Il caso americano
Ebbene, si direbbe che la maggiore efficacia della “reaganomics” potrebbe essere frutto di più fattori: in primis, fu realizzata dopo la potente recessione di inizio anni Ottanta, per cui si potrebbe presumere che il taglio delle tasse del 1983 fu colto dalle famiglie come l’occasione per riprendere a consumare; fu ritenuta una politica economica credibile, perché il governo si era impegnato a tagliare contestualmente la spesa pubblica e ad abbattere il deficit e l’inflazione.

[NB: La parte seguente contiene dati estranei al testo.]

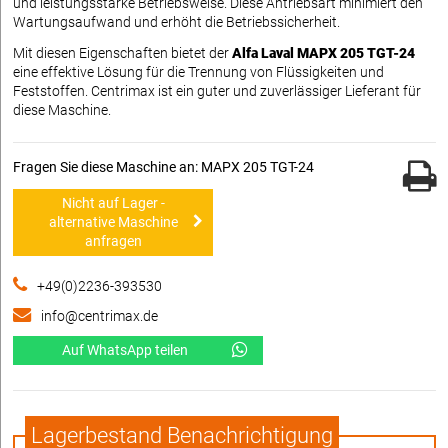
und leistungsstarke Betriebsweise. Diese Antriebsart minimiert den
Wartungsaufwand und erhöht die Betriebssicherheit.
Mit diesen Eigenschaften bietet der
Alfa Laval MAPX 205 TGT-24
eine effektive Lösung für die Trennung von Flüssigkeiten und
Feststoffen. Centrimax ist ein guter und zuverlässiger Lieferant für
diese Maschine.
Fragen Sie diese Maschine an: MAPX 205 TGT-24
Nicht auf Lager -
alternative Maschine
anfragen
+49(0)2236-393530
info@centrimax.de
Auf WhatsApp teilen
Lagerbestand Benachrichtigung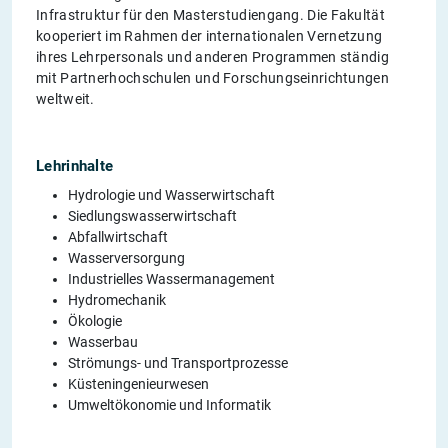
Infrastruktur für den Masterstudiengang. Die Fakultät
kooperiert im Rahmen der internationalen Vernetzung
ihres Lehrpersonals und anderen Programmen ständig
mit Partnerhochschulen und Forschungseinrichtungen
weltweit.
Lehrinhalte
Hydrologie und Wasserwirtschaft
Siedlungswasserwirtschaft
Abfallwirtschaft
Wasserversorgung
Industrielles Wassermanagement
Hydromechanik
Ökologie
Wasserbau
Strömungs- und Transportprozesse
Küsteningenieurwesen
Umweltökonomie und Informatik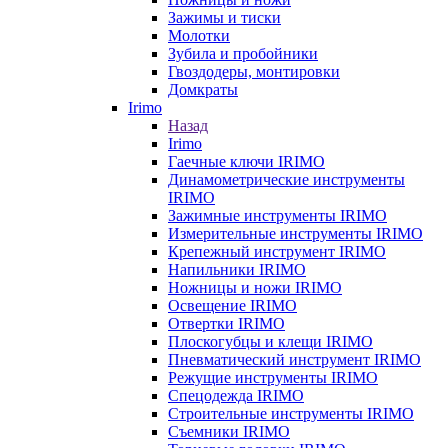
Зажимы и тиски
Молотки
Зубила и пробойники
Гвоздодеры, монтировки
Домкраты
Irimo
Назад
Irimo
Гаечные ключи IRIMO
Динамометрические инструменты
IRIMO
Зажимные инструменты IRIMO
Измерительные инструменты IRIMO
Крепежный инструмент IRIMO
Напильники IRIMO
Ножницы и ножи IRIMO
Освещение IRIMO
Отвертки IRIMO
Плоскогубцы и клещи IRIMO
Пневматический инструмент IRIMO
Режущие инструменты IRIMO
Спецодежда IRIMO
Строительные инструменты IRIMO
Съемники IRIMO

Dunque, sarebbe stata la maggiore
credibilità l’elemento trainante della ripresa dei consumi, mentre dagli studi emerge che le famiglie affette da vincoli di liquidità non solo non avrebbero speso maggiormente i dollari risparmiati dalle minori tasse, ma persino meno della media generale. Che cosa ci segnala questo brevissimo excursus della teoria di Barro-Ricardo e degli studi sulle politiche fiscali espansive? Che la credibilità dei governi resta essenziale per l’ottenimento di un beneficio visibile sull’economia. Se i contribuenti avvertissero che le tasse fossero loro tagliate in deficit, intravedendo un aumento in furturo, non ripartirebbero né i consumi, né gli investimenti. E l’Italia ha un grosso problema di credibilità, trattandosi dello stesso paese, in cui 2 anni fa fu sbandierata la cancellazione dell’IMU, salvo scoprire pochi giorni dopo che all’imposta si fosse solo cambiato il nome. Più in generale, gli italiani non nutrono grossa fiducia sulla capacità dei loro governi di tagliare stabilmente la spesa pubblica, perché sanno che larga parte dei consensi politici si fondano su di essa. Pertanto, pensare che senza risparmi di spesa ci si possa mostrare credibili verso famiglie e imprese è un azzardo. Renzi non avrebbe un problema con l’Europa, ma con l’economia privata italiana, che gli potrebbe voltare le spalle.